Thursday, June 17, 2010

Because I said so

I'm reading through the Bible in a year. Actually, somewhat less than a year because I can't help but be competitive, even with myself. That aside, I'm in Isaiah right now, and one thing that's struck me about the book is how often you see some variant of one of the following: "I am the Lord your God, there are no other gods besides me," "For My name's sake, I will do it," or, "I have spoken, shall I not I do it?"

Essentially, the message of the book, aside from the prognostications of doom for seemingly everyone who has ever pestered Israel, seems to be that God really wants us to know He is God and praise Him. God calls out idols and idol worshipers, wondering where the idols are who will save those who pray to them and making fun of those who make idols, saying they chop a log in half, use half of it to cook their food, and bow down to the other half as a god.

I had a debate last year with a friend over why God does what He does. She held that it was all for His glory. I maintained it was because He loved us. Both views were biblically supported, her point in Isaiah and mine in John 3:16, with support in other places for both of us. I think now that perhaps those two viewpoints are not as divergent as they once seemed.

When I am praising God, there is a release of all the emotional and psychological garbage in my life. My problems don't all disappear, but they do leave my mind while I am really praising God and focused on Him. It is His glory that causes us to love Him, and our love of Him that opens the door for Him to work in our lives. God can do what He wills to anyone, of course, but why would He bless someone who does not believe in Him, so that they believe they themselves or their gods have done it for them? The one exception was His greatest gift to us, His Son, and that points us only toward Him, because that's nothing we nor any other god can do.

In other words, God needs nothing from us, but He desires our praise. He wants all nations to fall before Him and worship Him. If this added to Him, though, or if the lack of it detracted from Him, He wouldn't be God. This is a desire of His, but it cannot be a need because God needs nothing. When we praise Him, though, we are coming to Him and letting Him do what He wills, and He wills to love us.

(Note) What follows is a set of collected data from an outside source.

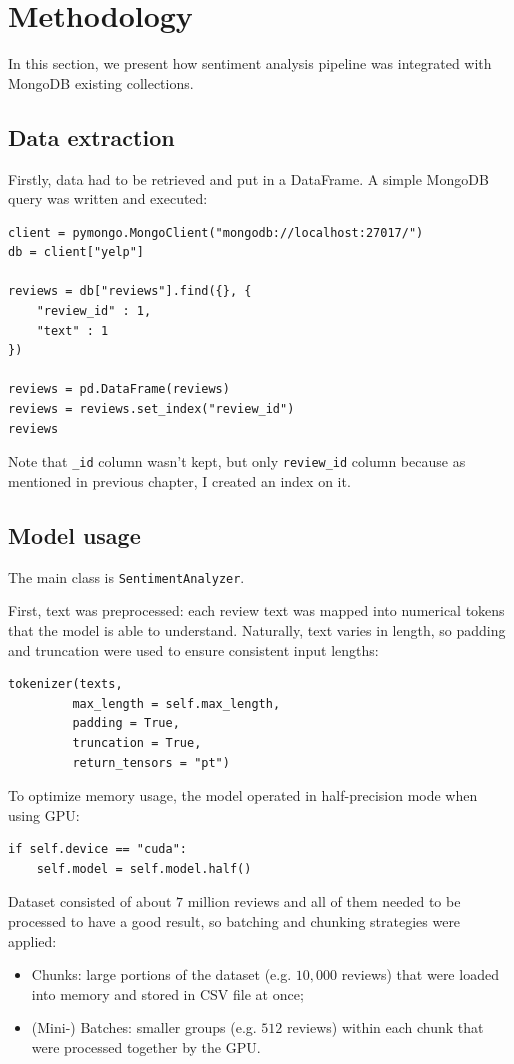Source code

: \documentclass{Configuration_Files/PoliMi3i_thesis}
\begin{document}
\section{Methodology}
In this section, we present how sentiment analysis pipeline was integrated with MongoDB existing collections. 

\subsection{Data extraction}
Firstly, data had to be retrieved and put in a DataFrame. A simple MongoDB query was written and executed:

\bigskip

\begin{verbatim}
client = pymongo.MongoClient("mongodb://localhost:27017/")
db = client["yelp"]

reviews = db["reviews"].find({}, {
    "review_id" : 1,
    "text" : 1
})

reviews = pd.DataFrame(reviews)
reviews = reviews.set_index("review_id")
reviews
\end{verbatim}

\bigskip

Note that \texttt{\_id} column wasn't kept, but only \texttt{review\_id} column because as mentioned in previous chapter, I created an index on it.  

\subsection{Model usage}
The main class is \texttt{SentimentAnalyzer}.

First, text was preprocessed: each review text was mapped into numerical tokens that the model is able to understand. Naturally, text varies in length, so padding and truncation were used to ensure consistent input lengths:

\begin{verbatim}
tokenizer(texts, 
         max_length = self.max_length, 
         padding = True, 
         truncation = True, 
         return_tensors = "pt")
\end{verbatim}

To optimize memory usage, the model operated in half-precision mode when using GPU:
\begin{verbatim}
if self.device == "cuda":
    self.model = self.model.half()
\end{verbatim}

Dataset consisted of about $7$ million reviews and all of them needed to be processed to have a good result, so batching and chunking strategies were applied:
\begin{itemize}
    \item Chunks: large portions of the dataset (e.g. $10,000$ reviews) that were loaded into memory and stored in CSV file at once;
    \item (Mini-) Batches: smaller groups (e.g. $512$ reviews) within each chunk that were processed together by the GPU.
\end{itemize}
\end{document}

Getting back to Isaiah, the children of Israel "are a stiff-necked people." They run to God when they need Him, then turn away as soon as crisis is averted. (Sound familiar in your own life? Be honest.) They didn't deserve His blessing upon them. They actually deserved to be wiped out. God says it is for His name's sake that He forgives all their sins (Isaiah 43:25-26) and blesses them (Isaiah 42:6-9). It adds to His glory that He forgives us.

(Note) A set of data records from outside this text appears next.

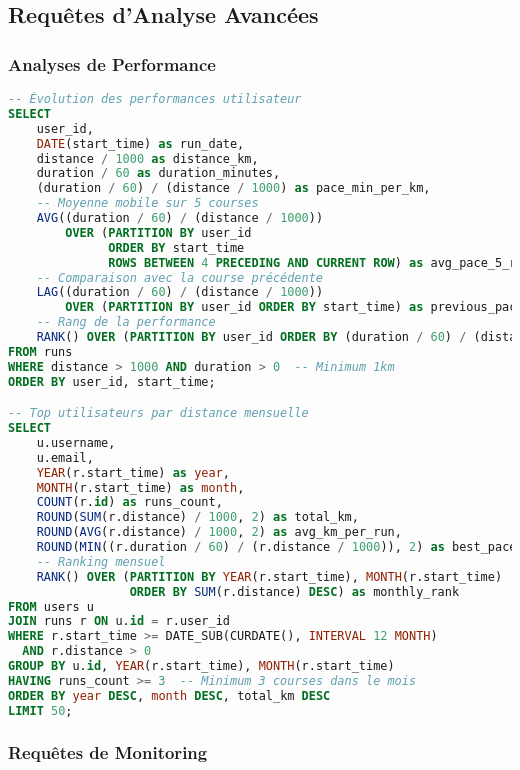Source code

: \subsection{Requêtes d'Analyse Avancées}

\subsubsection{Analyses de Performance}

\begin{lstlisting}[language=sql]
-- Évolution des performances utilisateur
SELECT 
    user_id,
    DATE(start_time) as run_date,
    distance / 1000 as distance_km,
    duration / 60 as duration_minutes,
    (duration / 60) / (distance / 1000) as pace_min_per_km,
    -- Moyenne mobile sur 5 courses
    AVG((duration / 60) / (distance / 1000)) 
        OVER (PARTITION BY user_id 
              ORDER BY start_time 
              ROWS BETWEEN 4 PRECEDING AND CURRENT ROW) as avg_pace_5_runs,
    -- Comparaison avec la course précédente
    LAG((duration / 60) / (distance / 1000)) 
        OVER (PARTITION BY user_id ORDER BY start_time) as previous_pace,
    -- Rang de la performance
    RANK() OVER (PARTITION BY user_id ORDER BY (duration / 60) / (distance / 1000)) as pace_rank
FROM runs
WHERE distance > 1000 AND duration > 0  -- Minimum 1km
ORDER BY user_id, start_time;

-- Top utilisateurs par distance mensuelle
SELECT 
    u.username,
    u.email,
    YEAR(r.start_time) as year,
    MONTH(r.start_time) as month,
    COUNT(r.id) as runs_count,
    ROUND(SUM(r.distance) / 1000, 2) as total_km,
    ROUND(AVG(r.distance) / 1000, 2) as avg_km_per_run,
    ROUND(MIN((r.duration / 60) / (r.distance / 1000)), 2) as best_pace,
    -- Ranking mensuel
    RANK() OVER (PARTITION BY YEAR(r.start_time), MONTH(r.start_time) 
                 ORDER BY SUM(r.distance) DESC) as monthly_rank
FROM users u
JOIN runs r ON u.id = r.user_id
WHERE r.start_time >= DATE_SUB(CURDATE(), INTERVAL 12 MONTH)
  AND r.distance > 0
GROUP BY u.id, YEAR(r.start_time), MONTH(r.start_time)
HAVING runs_count >= 3  -- Minimum 3 courses dans le mois
ORDER BY year DESC, month DESC, total_km DESC
LIMIT 50;
\end{lstlisting}

\subsubsection{Requêtes de Monitoring}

Consider it this way: if you and I have a contract for me to do your taxes for a given amount, and you pay me and I do them to the best of my ability, where is the glory for either of us? We had an agreement and both of us fulfilled it. We did only what we said we'd do and, while it means we have some sense of honor, it's no more than what should be done.

Conversely, if you don't pay me and I do your taxes anyway because I care about you and know you need it, then I am going above and beyond what I should do. Then I'm not just the guy who did your taxes for a fair price, I'm "the really generous guy who saw [you were] hurting for money" and blah, blah, blah...

And that's just one small service. How much more should God be thanked continually for sending His Son, part of Himself, to die a horribly painful death for us after we've run (and continue to run) to pretty much everything else to fulfill us? He wants us to glorify Him and there is no one and nothing we can even imagine that's nearly as worthy of it.